Carroll returns to the NFL with the kind of rah-rah rhetoric that doesn’t often resonate with grown men who are motivated mainly by money.
The problem with talking big? Fans hear it, and they begin to believe it.
Regardless of what the talent (or lack thereof) on the roster suggests.
That said, Carroll and GM John Schneider have brought in talented new faces, like left tackle Russell Okung, safety Earl Thomas, and receiver Golden Tate. Carroll’s decision to trade for former USC running back LenDale White and then cut him shows that there will be no sacred cows, and that the only way to get paid will be to do things Carroll’s way.
Whether it works remains to be seen. But Carroll’s success at Southern Cal (which has been tempered a bit by the sanctions imposed against the program) and his high-energy confidence raise the stakes, especially in a weak division.

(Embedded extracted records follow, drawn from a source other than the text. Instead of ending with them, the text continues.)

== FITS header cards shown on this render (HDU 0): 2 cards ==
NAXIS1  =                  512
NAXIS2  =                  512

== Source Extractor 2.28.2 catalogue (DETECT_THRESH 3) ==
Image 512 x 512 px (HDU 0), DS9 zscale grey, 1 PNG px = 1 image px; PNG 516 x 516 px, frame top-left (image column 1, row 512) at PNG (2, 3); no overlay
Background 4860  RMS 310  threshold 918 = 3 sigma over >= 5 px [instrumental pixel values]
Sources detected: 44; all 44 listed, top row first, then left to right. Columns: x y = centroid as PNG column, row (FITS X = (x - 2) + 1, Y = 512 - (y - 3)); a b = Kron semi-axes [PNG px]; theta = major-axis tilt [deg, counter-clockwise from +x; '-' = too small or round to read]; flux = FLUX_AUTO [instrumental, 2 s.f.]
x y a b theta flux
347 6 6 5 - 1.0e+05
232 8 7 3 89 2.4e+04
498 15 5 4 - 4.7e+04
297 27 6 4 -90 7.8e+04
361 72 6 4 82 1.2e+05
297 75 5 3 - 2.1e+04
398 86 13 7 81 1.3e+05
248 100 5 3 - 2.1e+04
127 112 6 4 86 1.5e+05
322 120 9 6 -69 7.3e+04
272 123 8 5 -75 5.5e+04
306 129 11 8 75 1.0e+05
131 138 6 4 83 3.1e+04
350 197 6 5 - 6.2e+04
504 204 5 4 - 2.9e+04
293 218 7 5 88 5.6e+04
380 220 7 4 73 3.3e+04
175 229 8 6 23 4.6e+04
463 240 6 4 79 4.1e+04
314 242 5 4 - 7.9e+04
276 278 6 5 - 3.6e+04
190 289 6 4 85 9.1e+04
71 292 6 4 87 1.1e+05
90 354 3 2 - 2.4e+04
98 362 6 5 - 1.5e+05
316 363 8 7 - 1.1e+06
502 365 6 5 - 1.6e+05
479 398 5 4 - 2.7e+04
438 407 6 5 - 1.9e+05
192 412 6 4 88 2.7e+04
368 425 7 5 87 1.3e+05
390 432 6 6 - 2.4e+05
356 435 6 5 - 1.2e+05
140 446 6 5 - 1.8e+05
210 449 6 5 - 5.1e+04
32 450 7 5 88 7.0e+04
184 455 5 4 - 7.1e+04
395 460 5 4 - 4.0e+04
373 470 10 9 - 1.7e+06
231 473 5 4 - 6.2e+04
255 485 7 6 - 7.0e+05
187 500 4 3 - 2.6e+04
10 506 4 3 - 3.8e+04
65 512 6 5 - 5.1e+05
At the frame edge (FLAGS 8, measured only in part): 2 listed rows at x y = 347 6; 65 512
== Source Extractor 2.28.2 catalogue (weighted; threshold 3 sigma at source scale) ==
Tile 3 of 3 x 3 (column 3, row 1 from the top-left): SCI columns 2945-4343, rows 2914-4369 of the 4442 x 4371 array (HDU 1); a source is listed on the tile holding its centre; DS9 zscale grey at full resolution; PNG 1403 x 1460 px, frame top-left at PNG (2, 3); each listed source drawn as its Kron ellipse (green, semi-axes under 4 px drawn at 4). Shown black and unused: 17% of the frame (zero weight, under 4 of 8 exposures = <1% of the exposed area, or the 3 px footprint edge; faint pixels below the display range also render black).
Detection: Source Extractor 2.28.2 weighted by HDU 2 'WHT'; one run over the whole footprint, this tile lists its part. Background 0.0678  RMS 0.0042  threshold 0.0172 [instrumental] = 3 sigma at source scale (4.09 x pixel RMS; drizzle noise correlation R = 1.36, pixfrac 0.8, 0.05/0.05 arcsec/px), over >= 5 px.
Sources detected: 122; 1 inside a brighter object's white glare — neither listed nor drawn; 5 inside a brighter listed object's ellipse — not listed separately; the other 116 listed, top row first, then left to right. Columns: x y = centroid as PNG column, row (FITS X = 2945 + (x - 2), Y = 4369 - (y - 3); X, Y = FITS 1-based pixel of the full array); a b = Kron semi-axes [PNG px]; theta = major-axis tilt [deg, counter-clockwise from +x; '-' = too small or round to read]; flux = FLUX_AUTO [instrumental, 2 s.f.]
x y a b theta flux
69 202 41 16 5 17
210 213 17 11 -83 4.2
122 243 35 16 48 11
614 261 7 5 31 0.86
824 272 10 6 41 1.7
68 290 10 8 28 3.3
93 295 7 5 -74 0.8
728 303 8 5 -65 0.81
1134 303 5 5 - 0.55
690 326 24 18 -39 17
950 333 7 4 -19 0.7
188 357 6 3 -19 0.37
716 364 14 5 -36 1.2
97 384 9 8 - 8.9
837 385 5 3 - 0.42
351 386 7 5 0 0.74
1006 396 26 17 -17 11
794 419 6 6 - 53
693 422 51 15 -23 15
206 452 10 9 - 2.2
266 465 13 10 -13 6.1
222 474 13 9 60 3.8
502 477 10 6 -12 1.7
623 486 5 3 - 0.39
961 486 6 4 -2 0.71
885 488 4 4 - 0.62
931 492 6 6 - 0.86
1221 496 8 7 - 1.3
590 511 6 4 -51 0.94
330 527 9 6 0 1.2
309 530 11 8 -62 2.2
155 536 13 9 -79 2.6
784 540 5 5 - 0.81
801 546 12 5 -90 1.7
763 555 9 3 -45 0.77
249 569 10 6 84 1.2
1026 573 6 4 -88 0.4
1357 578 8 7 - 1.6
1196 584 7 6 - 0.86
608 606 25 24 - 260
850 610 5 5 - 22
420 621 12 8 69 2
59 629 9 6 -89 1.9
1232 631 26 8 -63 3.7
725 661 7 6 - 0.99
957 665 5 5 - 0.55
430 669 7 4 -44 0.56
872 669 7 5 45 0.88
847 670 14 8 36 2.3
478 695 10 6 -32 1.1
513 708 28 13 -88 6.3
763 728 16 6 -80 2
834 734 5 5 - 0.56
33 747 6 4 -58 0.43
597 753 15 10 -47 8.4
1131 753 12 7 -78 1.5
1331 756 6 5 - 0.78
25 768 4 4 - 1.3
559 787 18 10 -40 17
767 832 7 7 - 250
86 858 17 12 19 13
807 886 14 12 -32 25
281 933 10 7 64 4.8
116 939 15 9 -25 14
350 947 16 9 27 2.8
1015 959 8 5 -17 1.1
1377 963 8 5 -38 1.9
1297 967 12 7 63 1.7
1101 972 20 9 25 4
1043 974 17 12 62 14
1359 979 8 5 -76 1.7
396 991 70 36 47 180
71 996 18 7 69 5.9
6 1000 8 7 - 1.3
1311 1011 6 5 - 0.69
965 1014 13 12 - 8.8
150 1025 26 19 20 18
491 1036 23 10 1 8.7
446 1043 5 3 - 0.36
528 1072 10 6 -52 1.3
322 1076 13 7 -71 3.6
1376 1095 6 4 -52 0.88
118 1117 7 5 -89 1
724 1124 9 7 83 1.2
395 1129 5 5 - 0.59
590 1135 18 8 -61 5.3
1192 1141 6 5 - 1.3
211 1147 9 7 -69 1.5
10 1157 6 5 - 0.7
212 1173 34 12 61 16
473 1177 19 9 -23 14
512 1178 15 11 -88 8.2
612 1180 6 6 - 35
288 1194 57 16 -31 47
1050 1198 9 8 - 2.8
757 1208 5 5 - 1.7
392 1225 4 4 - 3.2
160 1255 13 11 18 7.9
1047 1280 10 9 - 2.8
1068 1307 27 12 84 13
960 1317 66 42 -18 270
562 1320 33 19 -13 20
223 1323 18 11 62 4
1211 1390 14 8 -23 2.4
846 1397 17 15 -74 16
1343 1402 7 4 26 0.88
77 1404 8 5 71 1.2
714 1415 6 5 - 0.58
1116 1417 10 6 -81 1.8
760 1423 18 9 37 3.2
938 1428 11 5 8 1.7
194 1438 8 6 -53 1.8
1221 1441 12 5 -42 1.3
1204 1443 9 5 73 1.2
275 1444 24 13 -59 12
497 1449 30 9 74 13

It’ll be a surprise if the Seahawks can muster more than six wins, but failure to do so will still be met with disappointment in a city that believes a new coach can create the same turnaround that Mike Smith brought to the Falcons, Tony Sparano brought to the Dolphins, and John Harbaugh brought to the Ravens in 2008.
The best news for Carroll? Even if he doesn’t win a game, the Seahawks won’t be likely to fire a head coach after only one season for a second straight year.